The results are astounding. They transform, physically and emotionally, in front of the camera. Their eyes glisten, often with tears, and some patients begin to sing or hum along while others dance or move. Each time music affects someone in the film, the audience changes as well, charmed by the earnestness with which the patients listen and respond. These are the best moments, but there are too many of them. Each could easily be a video on Upworthy geared to promote the Music & Memory project run by Cohen. However, they’re strung together with very little else to substantiate a film that is over an hour long.
The documentary bounces tangentially from topic to topic. Briefly, director Michael Rossato-Bennett begins to introduce the history of nursing homes in America and the problems and challenges associated with care for elders in modern culture, all in the span of about five minutes. Interviews spontaneously shift discussions from our obsession with overmedication to the ways in which music impacts our brains. In some ways these off-course twists are the most intellectually complex and compelling of the film, but each is too fleeting to make a strong conjecture.
“Alive Inside” begs a few questions. Why iPods, specifically? Is there something special about a personal music player with headphones compared to music played in a room? Yet Dan Cohen affirms repeatedly that the only way to bring joy and emotion to these patients is if each of them has an iPod. He says “iPod” so much you would think he was getting a kickback from sales.
The statistics and science presented in the film are slim to none, but that’s exactly one of the roadblocks to better patient care that the documentary points out. Although it’s clear that the individuals who can finally listen to their favorite songs again have an intense emotional response, insurance won’t cover music as therapy because there aren’t enough numbers they can use to prove it works. Instead, they offer medications that cost five times as much and pale in effect.

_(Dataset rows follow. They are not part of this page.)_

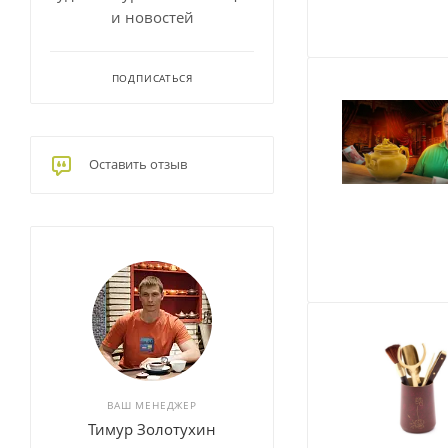
и новостей
ПОДПИСАТЬСЯ
Оставить отзыв
ВАШ МЕНЕДЖЕР
Тимур Золотухин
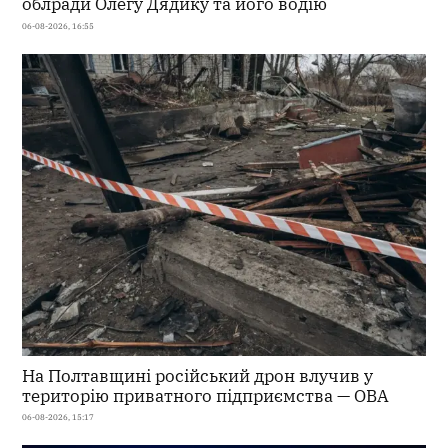
облради Олегу Дядику та його водію
06-08-2026, 16:55
На Полтавщині російський дрон влучив у
територію приватного підприємства — ОВА
06-08-2026, 15:17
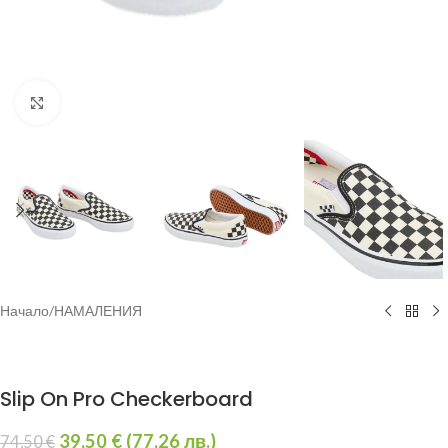
Увеличи
Начало
/
НАМАЛЕНИЯ
Slip On Pro Checkerboard
39,50
€
(
77,26
лв.
)
74,50
€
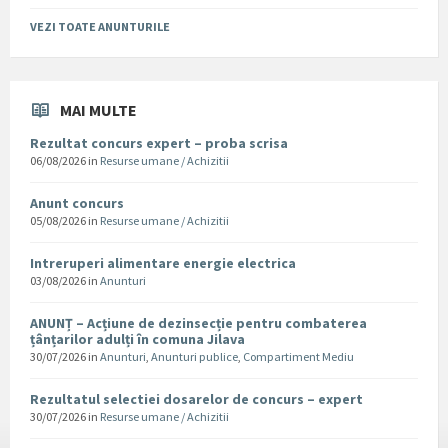
VEZI TOATE ANUNTURILE
MAI MULTE
Rezultat concurs expert – proba scrisa
06/08/2026
in
Resurse umane / Achizitii
Anunt concurs
05/08/2026
in
Resurse umane / Achizitii
Intreruperi alimentare energie electrica
03/08/2026
in
Anunturi
ANUNȚ – Acțiune de dezinsecție pentru combaterea
țânțarilor adulți în comuna Jilava
30/07/2026
in
Anunturi
,
Anunturi publice
,
Compartiment Mediu
Rezultatul selectiei dosarelor de concurs – expert
30/07/2026
in
Resurse umane / Achizitii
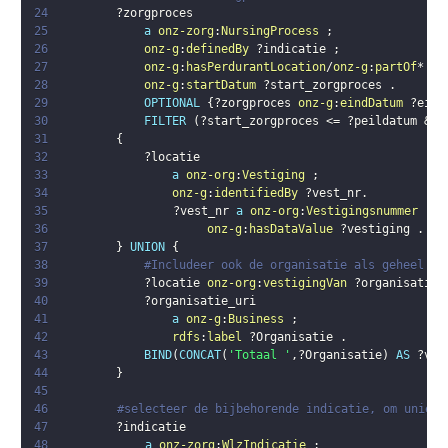
24
?zorgproces
25
a
onz-zorg
:
NursingProcess
;
26
onz-g
:
definedBy
?indicatie
;
27
onz-g
:
hasPerdurantLocation
/
onz-g
:
partOf
* 
?l
28
onz-g
:
startDatum
?start_zorgproces
.
29
OPTIONAL
{
?zorgproces
onz-g
:
eindDatum
?eind
30
FILTER
(
?start_zorgproces
 <= 
?peildatum
 && 
31
{
32
?locatie
33
a
onz-org
:
Vestiging
;
34
onz-g
:
identifiedBy
?vest_nr
.
35
?vest_nr
a
onz-org
:
Vestigingsnummer
;
36
onz-g
:
hasDataValue
?vestiging
.
37
}
UNION
{
38
#Includeer ook de organisatie als geheel en
39
?locatie
onz-org
:
vestigingVan
?organisatie_
40
?organisatie_uri
41
a
onz-g
:
Business
;
42
rdfs
:
label
?Organisatie
.
43
BIND
(
CONCAT
(
'Totaal '
,
?Organisatie
)
AS
?ves
44
}
45
46
#selecteer de bijbehorende indicatie, om unieke
47
?indicatie
48
a
onz-zorg
:
WlzIndicatie
;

“Alive Inside” includes interesting visual manipulations of old photographs and home videos. The technique adds a polished air to the documentary, which at times lacks nuance. Still, it doesn’t do very much to push the boundary of what the film could be. That being said, does it really need to? “Alive Inside” is intended to affect an audience and make them care about its subjects. And that it does. Not only did it move several audience members in the seats around me to tears; it won the Audience Award for U.S. Documentary at Sundance.
Though lacking focus, “Alive Inside” presents an undoubtedly passionate and heart-wrenching look into patients’ lives brightened by musical intervention. The documentary celebrates the joy and pain that we all come to associate with the music we listen to most often, forging a connection that can present itself even when our memories are gone.